Main Results: Representative Model Performance on OmniSpatial-test (%)

Model Avg. Operations Motion Analysis Traffic Localization Geography Strategy Pattern Recognition Geometric Reasoning Egocentric Allocentric
Random 24.98 - 24.86 26.30 25.88 23.43 27.27 21.44 24.77 22.55 24.84
GPT-4o 47.81 65.54 57.23 56.47 52.38 54.09 26.29 25.48 75.98 39.49 39.76
o3 56.33 71.89 66.18 61.18 68.57 65.45 40.21 29.68 77.06 48.40 48.19
Gemini-2.5-Pro 55.19 67.57 71.39 62.35 75.24 64.55 43.30 34.84 74.51 38.03 37.35
InternVL3-78B 49.33 63.78 63.12 56.24 59.24 51.45 27.63 30.19 74.51 38.46 35.90
SoFar-3B 45.14 56.49 51.16 54.12 53.14 52.73 31.75 22.88 71.60 36.56 41.69
Human 92.63 94.62 96.07 91.38 95.11 92.15 89.02 85.90 98.53 94.30 90.26

Saturation Comparison: Existing Benchmarks vs. OmniSpatial

Model SpatialBot-Bench EmbSpatial OmniSpatial
o3 >90% >90% 56.33%
Gemini-2.5-Pro >90% >90% 55.19%
Human ~95% ~95% 92.63%

Key Findings

  • The strongest reasoning model, o3 (56.33%), vs. humans (92.63%) → a gap of 36 percentage points → complex spatial reasoning is far from solved.
  • Strategy (~40%) and Pattern Recognition (~30%) are the most challenging dimensions → even o3 answers fewer than half correctly.
  • Perspective transformation (egocentric/allocentric, ~48%/~48%) proves notably difficult → VLMs lack intrinsic 3D representations and mental rotation capabilities.
  • Specialized spatial models (SpatialBot, RoboPoint) show no advantage on OmniSpatial (35–40%) → their "specialized" training sets are too simplistic.
  • PointGraph and SpatialCoT improve performance on certain dimensions but with limited gains → the root cause is a deficiency in fundamental spatial cognitive abilities.

Highlights & Insights

  • "A Warning Against Saturation": The paper clearly demonstrates that existing benchmarks have been "solved" by state-of-the-art models → the community needs harder evaluation standards.
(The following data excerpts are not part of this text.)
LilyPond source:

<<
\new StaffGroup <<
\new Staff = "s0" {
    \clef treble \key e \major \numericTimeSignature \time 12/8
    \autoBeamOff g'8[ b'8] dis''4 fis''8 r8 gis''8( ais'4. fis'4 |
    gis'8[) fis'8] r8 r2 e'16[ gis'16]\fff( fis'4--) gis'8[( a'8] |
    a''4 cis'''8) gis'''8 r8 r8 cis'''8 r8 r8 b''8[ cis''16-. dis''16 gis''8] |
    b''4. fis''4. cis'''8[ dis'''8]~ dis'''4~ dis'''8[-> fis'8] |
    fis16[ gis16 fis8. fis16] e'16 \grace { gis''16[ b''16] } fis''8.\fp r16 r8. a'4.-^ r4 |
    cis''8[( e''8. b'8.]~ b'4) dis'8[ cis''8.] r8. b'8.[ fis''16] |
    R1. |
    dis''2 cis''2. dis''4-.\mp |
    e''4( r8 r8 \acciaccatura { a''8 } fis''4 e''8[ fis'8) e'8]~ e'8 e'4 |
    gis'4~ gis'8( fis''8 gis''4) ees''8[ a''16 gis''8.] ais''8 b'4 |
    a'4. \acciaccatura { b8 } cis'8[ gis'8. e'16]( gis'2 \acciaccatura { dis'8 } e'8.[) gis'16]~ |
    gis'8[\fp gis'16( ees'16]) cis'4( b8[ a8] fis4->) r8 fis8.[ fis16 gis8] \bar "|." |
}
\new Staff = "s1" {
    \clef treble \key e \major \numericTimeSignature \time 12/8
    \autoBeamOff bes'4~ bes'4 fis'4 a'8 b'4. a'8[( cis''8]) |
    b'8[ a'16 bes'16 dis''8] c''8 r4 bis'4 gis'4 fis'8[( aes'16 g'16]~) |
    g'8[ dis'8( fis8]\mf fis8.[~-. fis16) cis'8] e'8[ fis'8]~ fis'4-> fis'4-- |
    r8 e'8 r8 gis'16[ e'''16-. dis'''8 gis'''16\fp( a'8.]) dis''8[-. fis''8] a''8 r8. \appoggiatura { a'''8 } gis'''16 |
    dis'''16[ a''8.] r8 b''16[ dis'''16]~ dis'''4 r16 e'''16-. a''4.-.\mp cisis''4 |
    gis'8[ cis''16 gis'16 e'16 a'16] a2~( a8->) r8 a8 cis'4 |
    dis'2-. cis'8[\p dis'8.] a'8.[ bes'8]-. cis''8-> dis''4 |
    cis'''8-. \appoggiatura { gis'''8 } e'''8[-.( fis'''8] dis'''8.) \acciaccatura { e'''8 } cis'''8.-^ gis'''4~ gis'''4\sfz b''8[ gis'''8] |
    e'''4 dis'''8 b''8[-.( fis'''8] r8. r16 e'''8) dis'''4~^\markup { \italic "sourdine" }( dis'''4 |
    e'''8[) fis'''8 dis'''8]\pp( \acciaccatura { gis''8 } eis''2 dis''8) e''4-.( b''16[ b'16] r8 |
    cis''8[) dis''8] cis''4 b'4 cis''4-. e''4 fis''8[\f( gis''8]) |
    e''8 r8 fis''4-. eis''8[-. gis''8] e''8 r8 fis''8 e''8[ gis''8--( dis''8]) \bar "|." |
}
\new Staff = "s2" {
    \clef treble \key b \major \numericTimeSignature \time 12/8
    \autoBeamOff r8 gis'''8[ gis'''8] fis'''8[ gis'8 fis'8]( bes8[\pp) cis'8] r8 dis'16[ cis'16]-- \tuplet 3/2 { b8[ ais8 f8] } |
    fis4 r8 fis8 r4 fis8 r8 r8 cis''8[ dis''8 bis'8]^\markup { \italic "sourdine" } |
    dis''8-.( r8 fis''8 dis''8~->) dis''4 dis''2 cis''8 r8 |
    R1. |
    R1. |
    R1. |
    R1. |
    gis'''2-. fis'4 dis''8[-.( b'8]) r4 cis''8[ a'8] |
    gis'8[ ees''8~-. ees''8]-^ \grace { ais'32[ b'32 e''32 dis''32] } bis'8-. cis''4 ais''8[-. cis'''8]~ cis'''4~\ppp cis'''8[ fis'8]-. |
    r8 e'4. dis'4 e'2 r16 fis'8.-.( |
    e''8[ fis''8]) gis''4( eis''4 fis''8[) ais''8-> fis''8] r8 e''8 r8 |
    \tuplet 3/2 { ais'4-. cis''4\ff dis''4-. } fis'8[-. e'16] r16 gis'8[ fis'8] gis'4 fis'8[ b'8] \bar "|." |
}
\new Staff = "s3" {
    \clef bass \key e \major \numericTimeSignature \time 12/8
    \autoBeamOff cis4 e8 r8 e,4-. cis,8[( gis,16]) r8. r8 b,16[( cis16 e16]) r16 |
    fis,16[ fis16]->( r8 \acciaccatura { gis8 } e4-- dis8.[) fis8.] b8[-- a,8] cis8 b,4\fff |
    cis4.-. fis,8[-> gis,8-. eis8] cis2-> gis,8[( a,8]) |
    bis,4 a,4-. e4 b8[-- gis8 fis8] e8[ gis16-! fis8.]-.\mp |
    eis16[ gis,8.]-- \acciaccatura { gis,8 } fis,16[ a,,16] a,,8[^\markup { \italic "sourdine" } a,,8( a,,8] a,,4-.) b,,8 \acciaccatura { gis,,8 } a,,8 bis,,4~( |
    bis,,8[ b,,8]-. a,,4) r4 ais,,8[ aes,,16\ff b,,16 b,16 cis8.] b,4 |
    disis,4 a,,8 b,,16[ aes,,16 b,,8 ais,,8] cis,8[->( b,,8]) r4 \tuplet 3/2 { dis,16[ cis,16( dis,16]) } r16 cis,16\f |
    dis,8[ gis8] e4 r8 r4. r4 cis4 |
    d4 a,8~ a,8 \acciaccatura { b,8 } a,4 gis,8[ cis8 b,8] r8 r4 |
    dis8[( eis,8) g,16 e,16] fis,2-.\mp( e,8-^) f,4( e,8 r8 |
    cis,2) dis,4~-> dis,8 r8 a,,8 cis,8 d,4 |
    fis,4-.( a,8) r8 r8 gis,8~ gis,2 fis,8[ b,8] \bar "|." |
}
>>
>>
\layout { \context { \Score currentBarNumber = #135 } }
OmniSpatial elevates assessment from pattern matching to cognitive reasoning.
  • Theoretical Anchor in Cognitive Psychology: Rather than arbitrarily adding difficult questions, the taxonomy is derived from spatial cognition theory → systematicity and completeness are theoretically guaranteed.
  • Diagnostic Value of 50 Subcategories: Difficulty varies dramatically across subtasks (geometric reasoning ~75% vs. pattern recognition ~30%) → providing precise guidance for model improvement.
  • Human Performance Upper Bound at 92.63%: Even humans do not achieve 100% → some tasks (e.g., pattern recognition at 85.90%) are genuinely challenging for humans as well → demonstrating the depth of the benchmark design.

Limitations & Future Work

  • The benchmark primarily relies on static images and a small number of video frames → dynamic spatial reasoning can be further extended to continuous video.
  • All 3D reasoning tasks are still conducted on 2D images → truly interactive 3D environments (VR/simulators) are not addressed.
  • Manual annotation ensures high quality but incurs large scaling costs → semi-automatic annotation pipelines should be explored for continuous data expansion.
  • PointGraph and SpatialCoT show limited effectiveness as augmentation strategies → more fundamental improvements may require introducing 3D spatial priors at the model architecture level.
  • vs. SpatialBot-Bench/EmbSpatial: Only 6–8 basic spatial relation categories with template annotation → OmniSpatial offers 50 categories with manual annotation → a comprehensive upgrade in dimensionality and difficulty.
  • vs. VSI-Bench (Yang et al., 2024): 8 indoor scene categories with template annotation and 288 samples → OmniSpatial covers indoor/outdoor scenes across multiple countries with 6.5K images.
  • vs. RoboSpatial (Song et al., 2024): Template-based automatic annotation at the million-sample scale → large in volume but limited in diversity and difficulty.
  • Insight: Could OmniSpatial be integrated with embodied AI → enabling models to execute actions based on spatial reasoning in simulators → shifting from "answering questions" to "completing tasks"?

Rating

⭐⭐⭐⭐⭐ (5/5)

Overall assessment: The first comprehensive spatial reasoning benchmark grounded in cognitive psychology theory, featuring carefully curated manual annotations across 50 categories × 8.4K questions. The substantial gap between o3 (56%) and humans (93%) validates the benchmark's discriminative power and value—establishing a new standard for evaluating spatial cognitive abilities in VLMs.